:: Trecho do documento

Coronel Walter Cruz diz que a PM não pode mais trabalhar de forma improvisada

Para o coronel, o principal erro da operação foi a falta de planejamento da Secretaria de Segurança Pública

Manaus – “Não se pode mais trabalhar de forma improvisada”, desabafou o coronel da reserva Walter Cruz, na manhã desta quarta-feira (5), durante entrevista ao Diário da Manhã, da Rádio Diário FM 95,7, sobre a ação que foi deflagrada no Rio Abacaxis, no município de Nova Olinda do Norte, que vitimou dois polícias militares.

Segundo Cruz, a operação em Nova Olinda do Norte, na tarde de segunda-feira (3), foi improvisada e não teve um planejamento necessário.

::::

Instruções das tarefas –
[a] Responda às perguntas abaixo com base na notícia sobre o coronel Walter Cruz.
(i) Em que período do dia e em que dia da semana Cruz deu a entrevista?
(ii) Em qual município fica o Rio Abacaxis, onde a ação foi deflagrada?
(iii) Quando ocorreu a operação em Nova Olinda do Norte?
[b] Diga se cada afirmação abaixo está de acordo com a notícia sobre o coronel Walter Cruz. Responda sim ou não e cite as palavras do texto que decidem.
(i) Walter Cruz é coronel da reserva.
(ii) A entrevista foi dada à tarde.
(iii) Segundo Cruz, a operação teve o planejamento necessário.
[c] Na notícia sobre o coronel Walter Cruz, reescreva o trecho que vai de "Para o coronel, o" até "um planejamento necessário.", substituindo "improvisada" por "amadora".

:: Seção de dados

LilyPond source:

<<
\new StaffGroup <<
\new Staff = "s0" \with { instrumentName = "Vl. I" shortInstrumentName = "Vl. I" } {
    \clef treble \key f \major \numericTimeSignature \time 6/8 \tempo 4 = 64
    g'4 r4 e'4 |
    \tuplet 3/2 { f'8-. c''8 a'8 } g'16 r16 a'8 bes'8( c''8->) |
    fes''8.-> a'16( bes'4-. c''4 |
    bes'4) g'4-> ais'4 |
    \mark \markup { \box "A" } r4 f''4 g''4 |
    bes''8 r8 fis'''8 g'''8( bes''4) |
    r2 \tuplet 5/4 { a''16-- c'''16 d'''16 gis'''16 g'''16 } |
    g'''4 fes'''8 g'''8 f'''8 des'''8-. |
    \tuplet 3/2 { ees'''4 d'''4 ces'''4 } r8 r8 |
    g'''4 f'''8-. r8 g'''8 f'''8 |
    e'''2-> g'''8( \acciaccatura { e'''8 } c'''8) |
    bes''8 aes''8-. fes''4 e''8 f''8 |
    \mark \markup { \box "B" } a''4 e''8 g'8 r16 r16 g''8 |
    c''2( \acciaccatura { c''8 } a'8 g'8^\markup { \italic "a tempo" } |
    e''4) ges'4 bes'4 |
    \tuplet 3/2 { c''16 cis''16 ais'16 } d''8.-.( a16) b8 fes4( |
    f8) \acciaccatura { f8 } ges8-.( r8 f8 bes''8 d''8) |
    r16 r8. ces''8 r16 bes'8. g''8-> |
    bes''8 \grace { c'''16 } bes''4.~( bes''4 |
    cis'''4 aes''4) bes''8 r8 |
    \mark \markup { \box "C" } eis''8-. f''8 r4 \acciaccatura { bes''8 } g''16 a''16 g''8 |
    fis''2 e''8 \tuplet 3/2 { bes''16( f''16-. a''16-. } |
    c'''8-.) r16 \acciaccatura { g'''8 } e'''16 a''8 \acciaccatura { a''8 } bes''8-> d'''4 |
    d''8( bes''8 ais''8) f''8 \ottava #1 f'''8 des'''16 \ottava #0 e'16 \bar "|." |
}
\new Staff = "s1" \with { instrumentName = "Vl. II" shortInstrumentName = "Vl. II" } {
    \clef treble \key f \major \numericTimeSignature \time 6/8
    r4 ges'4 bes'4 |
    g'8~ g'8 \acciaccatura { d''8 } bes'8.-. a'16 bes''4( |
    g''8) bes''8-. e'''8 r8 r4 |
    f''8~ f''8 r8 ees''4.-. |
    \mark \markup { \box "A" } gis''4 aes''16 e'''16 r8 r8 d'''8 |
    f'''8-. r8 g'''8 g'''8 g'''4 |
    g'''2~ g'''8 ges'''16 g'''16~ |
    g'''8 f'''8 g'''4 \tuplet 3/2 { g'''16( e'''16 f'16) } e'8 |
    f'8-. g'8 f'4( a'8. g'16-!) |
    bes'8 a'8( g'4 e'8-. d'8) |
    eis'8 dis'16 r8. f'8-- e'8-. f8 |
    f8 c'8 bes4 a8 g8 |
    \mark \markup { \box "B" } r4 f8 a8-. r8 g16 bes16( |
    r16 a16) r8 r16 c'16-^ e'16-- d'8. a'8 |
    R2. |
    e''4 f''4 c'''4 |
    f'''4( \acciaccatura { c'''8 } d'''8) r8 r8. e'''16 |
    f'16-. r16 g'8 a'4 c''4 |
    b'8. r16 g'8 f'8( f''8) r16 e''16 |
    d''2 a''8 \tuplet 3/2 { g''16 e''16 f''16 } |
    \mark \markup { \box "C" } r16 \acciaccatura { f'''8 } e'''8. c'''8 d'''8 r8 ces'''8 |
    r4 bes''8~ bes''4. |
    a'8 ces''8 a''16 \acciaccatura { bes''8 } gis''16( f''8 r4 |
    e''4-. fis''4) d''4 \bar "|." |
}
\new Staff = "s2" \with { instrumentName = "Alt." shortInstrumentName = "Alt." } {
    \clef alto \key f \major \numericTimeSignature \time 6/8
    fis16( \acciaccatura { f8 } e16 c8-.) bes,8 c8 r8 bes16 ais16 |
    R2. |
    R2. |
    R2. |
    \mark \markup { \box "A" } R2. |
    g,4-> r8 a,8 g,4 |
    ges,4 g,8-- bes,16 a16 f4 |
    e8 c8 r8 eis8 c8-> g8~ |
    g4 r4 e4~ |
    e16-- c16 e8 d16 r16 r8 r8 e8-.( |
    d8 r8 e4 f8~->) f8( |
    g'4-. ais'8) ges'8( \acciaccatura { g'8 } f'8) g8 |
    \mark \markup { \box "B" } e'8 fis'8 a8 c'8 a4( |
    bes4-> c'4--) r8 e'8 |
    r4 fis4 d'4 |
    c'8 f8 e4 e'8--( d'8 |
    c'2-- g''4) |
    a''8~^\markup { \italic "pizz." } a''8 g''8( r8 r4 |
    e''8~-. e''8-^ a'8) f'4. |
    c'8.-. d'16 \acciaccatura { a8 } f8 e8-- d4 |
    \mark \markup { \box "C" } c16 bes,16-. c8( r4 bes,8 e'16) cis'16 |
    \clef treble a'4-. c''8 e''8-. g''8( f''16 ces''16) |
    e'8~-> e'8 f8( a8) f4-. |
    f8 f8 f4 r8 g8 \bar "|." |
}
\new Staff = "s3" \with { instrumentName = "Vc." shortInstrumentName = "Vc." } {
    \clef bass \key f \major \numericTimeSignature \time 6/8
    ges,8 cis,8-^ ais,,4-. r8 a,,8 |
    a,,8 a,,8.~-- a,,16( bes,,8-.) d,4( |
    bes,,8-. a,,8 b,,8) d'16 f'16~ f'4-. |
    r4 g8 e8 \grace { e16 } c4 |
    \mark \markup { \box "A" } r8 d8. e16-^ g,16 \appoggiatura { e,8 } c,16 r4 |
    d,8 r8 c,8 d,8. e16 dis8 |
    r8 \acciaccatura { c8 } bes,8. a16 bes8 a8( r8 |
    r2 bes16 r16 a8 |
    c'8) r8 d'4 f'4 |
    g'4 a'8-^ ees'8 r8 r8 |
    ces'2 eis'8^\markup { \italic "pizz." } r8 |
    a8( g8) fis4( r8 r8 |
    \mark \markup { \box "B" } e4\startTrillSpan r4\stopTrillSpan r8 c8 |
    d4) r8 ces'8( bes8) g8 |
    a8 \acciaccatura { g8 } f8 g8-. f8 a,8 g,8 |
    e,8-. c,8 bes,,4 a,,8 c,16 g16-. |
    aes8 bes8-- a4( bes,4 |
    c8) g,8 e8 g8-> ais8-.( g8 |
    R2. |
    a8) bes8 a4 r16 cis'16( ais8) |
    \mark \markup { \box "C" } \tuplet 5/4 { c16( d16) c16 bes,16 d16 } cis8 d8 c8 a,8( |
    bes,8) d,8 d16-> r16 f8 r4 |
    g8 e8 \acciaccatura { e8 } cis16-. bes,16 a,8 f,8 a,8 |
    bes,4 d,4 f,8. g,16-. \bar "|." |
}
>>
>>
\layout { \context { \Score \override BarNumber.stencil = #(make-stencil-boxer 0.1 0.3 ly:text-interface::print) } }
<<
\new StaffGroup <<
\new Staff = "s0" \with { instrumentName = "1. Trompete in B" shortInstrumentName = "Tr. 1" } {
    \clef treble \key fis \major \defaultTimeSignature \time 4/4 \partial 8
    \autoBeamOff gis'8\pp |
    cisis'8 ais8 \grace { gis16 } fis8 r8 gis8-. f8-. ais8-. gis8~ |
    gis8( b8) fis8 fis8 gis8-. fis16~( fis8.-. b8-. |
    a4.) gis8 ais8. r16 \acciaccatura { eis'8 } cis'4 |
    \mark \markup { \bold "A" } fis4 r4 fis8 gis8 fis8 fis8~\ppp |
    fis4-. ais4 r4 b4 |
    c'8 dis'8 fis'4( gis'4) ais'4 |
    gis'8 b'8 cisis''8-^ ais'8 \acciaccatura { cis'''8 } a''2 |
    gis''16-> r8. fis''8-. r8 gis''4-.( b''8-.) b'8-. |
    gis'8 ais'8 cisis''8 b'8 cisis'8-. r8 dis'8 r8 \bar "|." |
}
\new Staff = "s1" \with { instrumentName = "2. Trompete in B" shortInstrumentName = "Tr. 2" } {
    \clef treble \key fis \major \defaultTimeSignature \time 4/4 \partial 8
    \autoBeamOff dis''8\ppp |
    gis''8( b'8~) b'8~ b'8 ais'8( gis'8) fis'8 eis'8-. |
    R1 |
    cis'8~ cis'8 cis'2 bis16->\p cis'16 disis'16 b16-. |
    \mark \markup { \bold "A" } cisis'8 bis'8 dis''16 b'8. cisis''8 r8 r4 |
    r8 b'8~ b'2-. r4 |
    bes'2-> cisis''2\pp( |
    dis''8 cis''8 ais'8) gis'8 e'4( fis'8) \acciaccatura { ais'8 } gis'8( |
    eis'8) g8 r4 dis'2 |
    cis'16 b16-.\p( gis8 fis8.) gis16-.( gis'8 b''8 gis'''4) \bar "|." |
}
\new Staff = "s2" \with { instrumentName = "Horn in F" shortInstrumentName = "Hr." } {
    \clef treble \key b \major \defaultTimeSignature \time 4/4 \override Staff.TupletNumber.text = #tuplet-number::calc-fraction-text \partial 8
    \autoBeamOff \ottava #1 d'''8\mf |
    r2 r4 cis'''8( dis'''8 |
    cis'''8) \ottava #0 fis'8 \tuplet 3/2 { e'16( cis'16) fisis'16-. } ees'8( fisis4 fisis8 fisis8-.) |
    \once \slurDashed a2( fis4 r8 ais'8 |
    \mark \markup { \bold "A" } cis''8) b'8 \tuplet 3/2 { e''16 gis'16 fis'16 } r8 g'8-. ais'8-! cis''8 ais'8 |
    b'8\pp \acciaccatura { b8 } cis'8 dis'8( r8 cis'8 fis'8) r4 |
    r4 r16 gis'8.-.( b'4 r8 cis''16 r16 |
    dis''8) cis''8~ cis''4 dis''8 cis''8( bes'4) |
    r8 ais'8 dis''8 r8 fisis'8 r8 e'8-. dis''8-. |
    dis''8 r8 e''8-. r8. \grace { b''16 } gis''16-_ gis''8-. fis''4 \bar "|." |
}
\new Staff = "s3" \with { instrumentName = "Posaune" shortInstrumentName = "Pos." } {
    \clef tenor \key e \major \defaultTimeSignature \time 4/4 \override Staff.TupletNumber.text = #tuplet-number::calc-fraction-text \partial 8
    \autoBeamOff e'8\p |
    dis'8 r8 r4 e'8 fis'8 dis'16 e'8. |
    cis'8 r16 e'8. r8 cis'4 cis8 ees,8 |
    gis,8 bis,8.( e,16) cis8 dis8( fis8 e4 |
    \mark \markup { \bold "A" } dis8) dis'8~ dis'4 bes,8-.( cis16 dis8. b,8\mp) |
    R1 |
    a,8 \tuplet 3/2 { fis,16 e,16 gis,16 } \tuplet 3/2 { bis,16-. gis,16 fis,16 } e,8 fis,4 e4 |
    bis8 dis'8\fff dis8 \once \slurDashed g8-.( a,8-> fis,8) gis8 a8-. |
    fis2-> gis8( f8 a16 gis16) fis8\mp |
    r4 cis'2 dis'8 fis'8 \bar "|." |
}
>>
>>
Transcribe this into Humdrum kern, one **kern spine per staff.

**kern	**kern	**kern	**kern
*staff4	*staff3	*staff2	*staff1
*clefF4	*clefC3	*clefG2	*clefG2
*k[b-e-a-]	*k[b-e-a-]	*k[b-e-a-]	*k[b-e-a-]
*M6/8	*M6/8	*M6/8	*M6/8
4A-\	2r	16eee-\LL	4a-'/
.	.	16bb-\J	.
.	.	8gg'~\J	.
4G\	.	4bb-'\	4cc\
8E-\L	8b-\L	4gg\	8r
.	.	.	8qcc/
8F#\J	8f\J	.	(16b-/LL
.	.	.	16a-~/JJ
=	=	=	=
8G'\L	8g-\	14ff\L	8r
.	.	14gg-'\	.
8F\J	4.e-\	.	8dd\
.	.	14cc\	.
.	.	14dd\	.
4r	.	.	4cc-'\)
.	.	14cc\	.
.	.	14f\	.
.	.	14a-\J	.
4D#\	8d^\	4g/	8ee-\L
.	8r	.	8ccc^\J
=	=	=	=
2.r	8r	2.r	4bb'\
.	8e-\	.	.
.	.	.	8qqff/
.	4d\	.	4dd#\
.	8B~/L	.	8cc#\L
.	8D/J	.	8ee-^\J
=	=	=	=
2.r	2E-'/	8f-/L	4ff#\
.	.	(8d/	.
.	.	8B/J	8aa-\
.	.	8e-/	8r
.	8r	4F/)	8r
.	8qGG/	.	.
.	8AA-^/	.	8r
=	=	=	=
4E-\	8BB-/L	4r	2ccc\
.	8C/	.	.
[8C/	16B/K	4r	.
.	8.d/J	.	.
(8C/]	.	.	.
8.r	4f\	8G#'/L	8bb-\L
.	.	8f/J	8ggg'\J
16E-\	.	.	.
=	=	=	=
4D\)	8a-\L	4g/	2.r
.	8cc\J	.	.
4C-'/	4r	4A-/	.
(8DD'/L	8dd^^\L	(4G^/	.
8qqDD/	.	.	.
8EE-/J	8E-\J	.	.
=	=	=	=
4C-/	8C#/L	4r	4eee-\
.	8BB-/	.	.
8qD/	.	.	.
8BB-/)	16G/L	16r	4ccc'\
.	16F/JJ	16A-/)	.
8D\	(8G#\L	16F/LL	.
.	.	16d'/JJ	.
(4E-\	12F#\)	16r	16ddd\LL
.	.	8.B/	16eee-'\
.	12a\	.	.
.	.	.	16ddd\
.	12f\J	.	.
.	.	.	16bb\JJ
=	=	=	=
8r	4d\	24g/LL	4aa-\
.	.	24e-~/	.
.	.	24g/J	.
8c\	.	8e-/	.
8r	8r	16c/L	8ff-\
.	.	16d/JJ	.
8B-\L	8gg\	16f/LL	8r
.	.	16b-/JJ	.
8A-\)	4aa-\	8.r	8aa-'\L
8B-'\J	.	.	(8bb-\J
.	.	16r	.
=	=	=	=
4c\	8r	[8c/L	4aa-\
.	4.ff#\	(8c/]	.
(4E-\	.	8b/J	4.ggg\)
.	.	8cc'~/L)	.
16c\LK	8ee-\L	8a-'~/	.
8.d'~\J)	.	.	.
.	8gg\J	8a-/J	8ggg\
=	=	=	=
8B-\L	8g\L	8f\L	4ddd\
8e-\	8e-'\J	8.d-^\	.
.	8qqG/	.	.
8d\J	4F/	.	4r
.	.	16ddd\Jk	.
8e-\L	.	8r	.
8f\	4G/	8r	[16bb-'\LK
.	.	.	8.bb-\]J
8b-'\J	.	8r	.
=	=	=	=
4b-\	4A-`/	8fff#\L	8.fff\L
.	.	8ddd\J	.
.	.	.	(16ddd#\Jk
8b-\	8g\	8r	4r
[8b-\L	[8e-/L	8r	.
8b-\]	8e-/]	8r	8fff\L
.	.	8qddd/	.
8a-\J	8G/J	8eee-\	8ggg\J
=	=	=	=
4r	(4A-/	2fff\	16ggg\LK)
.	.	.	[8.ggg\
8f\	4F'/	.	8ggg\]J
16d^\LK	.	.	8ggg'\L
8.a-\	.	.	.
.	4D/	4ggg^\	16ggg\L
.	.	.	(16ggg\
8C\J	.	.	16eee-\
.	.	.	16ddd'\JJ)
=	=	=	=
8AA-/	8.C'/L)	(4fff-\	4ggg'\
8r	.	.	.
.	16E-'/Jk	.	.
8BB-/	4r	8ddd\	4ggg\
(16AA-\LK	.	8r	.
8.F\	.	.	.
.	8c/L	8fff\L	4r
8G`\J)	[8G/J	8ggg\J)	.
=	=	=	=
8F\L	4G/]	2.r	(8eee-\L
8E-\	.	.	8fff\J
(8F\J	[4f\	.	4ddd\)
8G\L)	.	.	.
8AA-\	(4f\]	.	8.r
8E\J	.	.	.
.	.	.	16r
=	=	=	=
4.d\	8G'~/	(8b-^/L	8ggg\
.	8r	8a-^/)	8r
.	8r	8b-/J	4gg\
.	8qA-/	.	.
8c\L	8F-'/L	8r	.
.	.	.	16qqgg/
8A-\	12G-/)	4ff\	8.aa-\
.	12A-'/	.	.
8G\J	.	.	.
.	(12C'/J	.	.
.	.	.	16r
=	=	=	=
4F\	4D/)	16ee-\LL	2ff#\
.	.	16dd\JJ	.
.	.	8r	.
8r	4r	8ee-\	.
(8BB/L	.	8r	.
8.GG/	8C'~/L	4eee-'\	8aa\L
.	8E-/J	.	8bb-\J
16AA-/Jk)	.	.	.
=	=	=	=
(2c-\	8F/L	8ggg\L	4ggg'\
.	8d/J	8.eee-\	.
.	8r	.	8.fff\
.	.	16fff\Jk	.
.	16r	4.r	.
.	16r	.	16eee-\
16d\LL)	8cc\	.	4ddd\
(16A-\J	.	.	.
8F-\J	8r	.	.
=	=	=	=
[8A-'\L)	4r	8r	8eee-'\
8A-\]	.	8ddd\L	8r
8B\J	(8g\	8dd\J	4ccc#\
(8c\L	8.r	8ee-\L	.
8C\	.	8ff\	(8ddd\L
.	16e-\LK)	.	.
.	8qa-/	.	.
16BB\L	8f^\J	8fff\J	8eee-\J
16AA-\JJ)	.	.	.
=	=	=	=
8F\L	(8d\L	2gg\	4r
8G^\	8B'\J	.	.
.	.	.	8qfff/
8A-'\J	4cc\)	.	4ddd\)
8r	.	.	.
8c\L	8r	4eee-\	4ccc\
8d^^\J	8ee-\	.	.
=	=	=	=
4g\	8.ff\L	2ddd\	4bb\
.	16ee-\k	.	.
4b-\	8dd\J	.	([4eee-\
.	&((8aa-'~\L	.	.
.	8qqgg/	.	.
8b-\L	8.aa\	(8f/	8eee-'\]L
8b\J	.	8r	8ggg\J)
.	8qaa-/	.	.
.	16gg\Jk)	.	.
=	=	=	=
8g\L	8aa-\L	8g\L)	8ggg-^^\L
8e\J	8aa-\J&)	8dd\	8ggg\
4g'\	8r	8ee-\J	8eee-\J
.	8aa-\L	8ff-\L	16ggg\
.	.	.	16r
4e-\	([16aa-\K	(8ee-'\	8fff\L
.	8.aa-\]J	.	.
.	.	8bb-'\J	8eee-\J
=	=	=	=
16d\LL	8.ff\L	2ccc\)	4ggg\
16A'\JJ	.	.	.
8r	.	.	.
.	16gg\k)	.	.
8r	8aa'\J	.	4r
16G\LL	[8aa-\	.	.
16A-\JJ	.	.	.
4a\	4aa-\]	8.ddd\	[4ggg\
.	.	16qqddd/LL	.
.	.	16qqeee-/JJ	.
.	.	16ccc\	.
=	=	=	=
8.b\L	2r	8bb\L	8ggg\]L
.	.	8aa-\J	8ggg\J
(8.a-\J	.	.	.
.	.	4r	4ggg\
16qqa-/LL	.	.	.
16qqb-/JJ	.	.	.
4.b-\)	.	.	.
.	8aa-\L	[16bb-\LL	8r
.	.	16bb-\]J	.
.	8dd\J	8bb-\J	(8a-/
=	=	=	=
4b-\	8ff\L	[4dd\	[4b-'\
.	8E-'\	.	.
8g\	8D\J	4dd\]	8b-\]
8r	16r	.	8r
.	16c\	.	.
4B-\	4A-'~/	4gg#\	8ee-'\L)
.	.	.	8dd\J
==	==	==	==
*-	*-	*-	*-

::::

Resultados por tarefa –
[a]
(i) Na manhã de quarta-feira (5).
(ii) Em Nova Olinda do Norte.
(iii) Na tarde de segunda-feira (3).

[b]
(i) Sim: "o coronel da reserva Walter Cruz".
(ii) Não: "na manhã desta quarta-feira (5)".
(iii) Não: "foi improvisada e não teve um planejamento necessário".

[c]
Para o coronel, o principal erro da operação foi a falta de planejamento da Secretaria de Segurança Pública

Manaus – “Não se pode mais trabalhar de forma amadora”, desabafou o coronel da reserva Walter Cruz, na manhã desta quarta-feira (5), durante entrevista ao Diário da Manhã, da Rádio Diário FM 95,7, sobre a ação que foi deflagrada no Rio Abacaxis, no município de Nova Olinda do Norte, que vitimou dois polícias militares.

Segundo Cruz, a operação em Nova Olinda do Norte, na tarde de segunda-feira (3), foi amadora e não teve um planejamento necessário.